Struggling through the exotic formulas stimulated recollections of his father and certain private myths not generally associated with algebra.
    The Abbe handed the scrap to Claude, who sat at the ready, his fingers curled around a soft-lead pencil—a Cherion, to be sure—in anticipation of the test. The Abbe began with a simple problem and then moved to ones of graduated difficulty. Claude would calculate and announce a solution, calculate and announce, diligently appending to his answer the rule used to uncover the variable quantities. When the Abbe had deemed Claude's mind thoroughly limber, he introduced a question designed to reveal the secret nature of the Hours. "Suppose I were to tell you that if the foreskin of my manhood were multiplied by three-quarters of the member's length, the result would be equal to the length as a whole; further, that my foreskin represented one-twelfth of that whole; could you tell me the length in inches?"

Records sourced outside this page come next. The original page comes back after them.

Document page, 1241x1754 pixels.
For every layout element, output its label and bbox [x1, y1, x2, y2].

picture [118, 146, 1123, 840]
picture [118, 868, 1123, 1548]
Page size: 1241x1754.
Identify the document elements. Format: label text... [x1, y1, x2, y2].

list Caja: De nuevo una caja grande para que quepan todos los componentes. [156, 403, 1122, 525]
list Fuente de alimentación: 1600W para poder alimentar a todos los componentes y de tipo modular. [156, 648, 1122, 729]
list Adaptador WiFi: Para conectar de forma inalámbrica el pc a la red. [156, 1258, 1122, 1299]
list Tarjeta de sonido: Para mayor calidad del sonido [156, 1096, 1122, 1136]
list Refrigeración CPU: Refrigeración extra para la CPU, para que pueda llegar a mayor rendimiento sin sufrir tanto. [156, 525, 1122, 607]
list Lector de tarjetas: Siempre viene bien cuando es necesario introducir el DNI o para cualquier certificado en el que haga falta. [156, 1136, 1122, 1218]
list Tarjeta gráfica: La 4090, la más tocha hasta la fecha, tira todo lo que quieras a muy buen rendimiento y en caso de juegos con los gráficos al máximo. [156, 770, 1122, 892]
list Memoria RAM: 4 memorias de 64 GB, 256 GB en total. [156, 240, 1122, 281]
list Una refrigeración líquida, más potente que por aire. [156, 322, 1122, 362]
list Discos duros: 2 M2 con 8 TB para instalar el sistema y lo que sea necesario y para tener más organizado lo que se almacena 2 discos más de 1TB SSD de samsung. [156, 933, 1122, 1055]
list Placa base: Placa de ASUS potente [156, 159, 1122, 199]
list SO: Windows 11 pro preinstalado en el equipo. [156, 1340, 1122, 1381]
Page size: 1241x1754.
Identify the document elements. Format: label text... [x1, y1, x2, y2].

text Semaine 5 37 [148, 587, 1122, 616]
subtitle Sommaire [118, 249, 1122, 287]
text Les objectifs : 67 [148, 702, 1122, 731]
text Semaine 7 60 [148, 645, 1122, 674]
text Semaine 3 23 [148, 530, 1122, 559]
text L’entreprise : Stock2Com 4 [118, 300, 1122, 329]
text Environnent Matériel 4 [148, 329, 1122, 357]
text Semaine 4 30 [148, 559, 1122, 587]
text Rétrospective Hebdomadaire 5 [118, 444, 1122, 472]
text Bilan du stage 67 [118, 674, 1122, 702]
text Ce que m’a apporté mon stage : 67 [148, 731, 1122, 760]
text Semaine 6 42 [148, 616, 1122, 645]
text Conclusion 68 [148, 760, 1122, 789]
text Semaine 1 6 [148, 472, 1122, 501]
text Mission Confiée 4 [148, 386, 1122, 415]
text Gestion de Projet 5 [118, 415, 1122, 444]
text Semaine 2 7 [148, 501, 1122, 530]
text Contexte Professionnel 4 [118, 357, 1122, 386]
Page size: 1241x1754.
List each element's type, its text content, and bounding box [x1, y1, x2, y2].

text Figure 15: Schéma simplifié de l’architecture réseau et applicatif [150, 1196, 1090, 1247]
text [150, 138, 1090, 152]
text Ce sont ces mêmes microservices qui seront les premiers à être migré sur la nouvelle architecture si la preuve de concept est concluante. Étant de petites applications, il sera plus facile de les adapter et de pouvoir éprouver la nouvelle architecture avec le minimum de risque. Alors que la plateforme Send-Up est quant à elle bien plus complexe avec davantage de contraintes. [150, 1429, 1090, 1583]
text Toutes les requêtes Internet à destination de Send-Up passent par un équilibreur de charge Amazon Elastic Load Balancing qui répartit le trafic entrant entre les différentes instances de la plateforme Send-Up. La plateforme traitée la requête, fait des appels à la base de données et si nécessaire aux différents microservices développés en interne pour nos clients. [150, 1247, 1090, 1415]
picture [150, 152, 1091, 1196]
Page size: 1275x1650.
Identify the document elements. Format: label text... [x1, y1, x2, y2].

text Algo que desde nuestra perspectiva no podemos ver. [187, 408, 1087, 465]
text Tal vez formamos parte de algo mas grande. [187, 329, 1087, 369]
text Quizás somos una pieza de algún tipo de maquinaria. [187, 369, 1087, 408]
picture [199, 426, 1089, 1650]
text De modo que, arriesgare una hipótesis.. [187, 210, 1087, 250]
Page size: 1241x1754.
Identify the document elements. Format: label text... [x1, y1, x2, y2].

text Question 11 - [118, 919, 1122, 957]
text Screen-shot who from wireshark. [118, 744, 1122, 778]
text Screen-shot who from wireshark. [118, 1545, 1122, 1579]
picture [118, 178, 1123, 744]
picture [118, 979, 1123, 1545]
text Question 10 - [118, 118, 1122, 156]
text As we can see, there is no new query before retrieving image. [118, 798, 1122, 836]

    To diminish Claude's perplexity, the Abbe added, "A hint: the third, second, and seventh rules."
    But the confusion was not algebraic. The query pushed beyond the bawdy humor that sometimes peppered the Abbe's speech.
    "You are frowning," the Abbe observed after Claude had finished his figuring.
    "I must have made an error."
    "Why is that?"
    "By my calculation, the length would be . . . sixteen inches."
    "And that is what you should have. For an answer." The Abbe chuckled. "Are you shocked?"
    Claude chose his words with care, lobbing his response back to the Abbe as if it were a tennis ball arcing on the penthouse of the great hall. "Shocked more, sir, by the magnitude of the answer than by the nature of the question."
    "A fine reply. In fact, even better than the solution." The Abbe returned the volley with two quick flicks of his hand. "Come with me."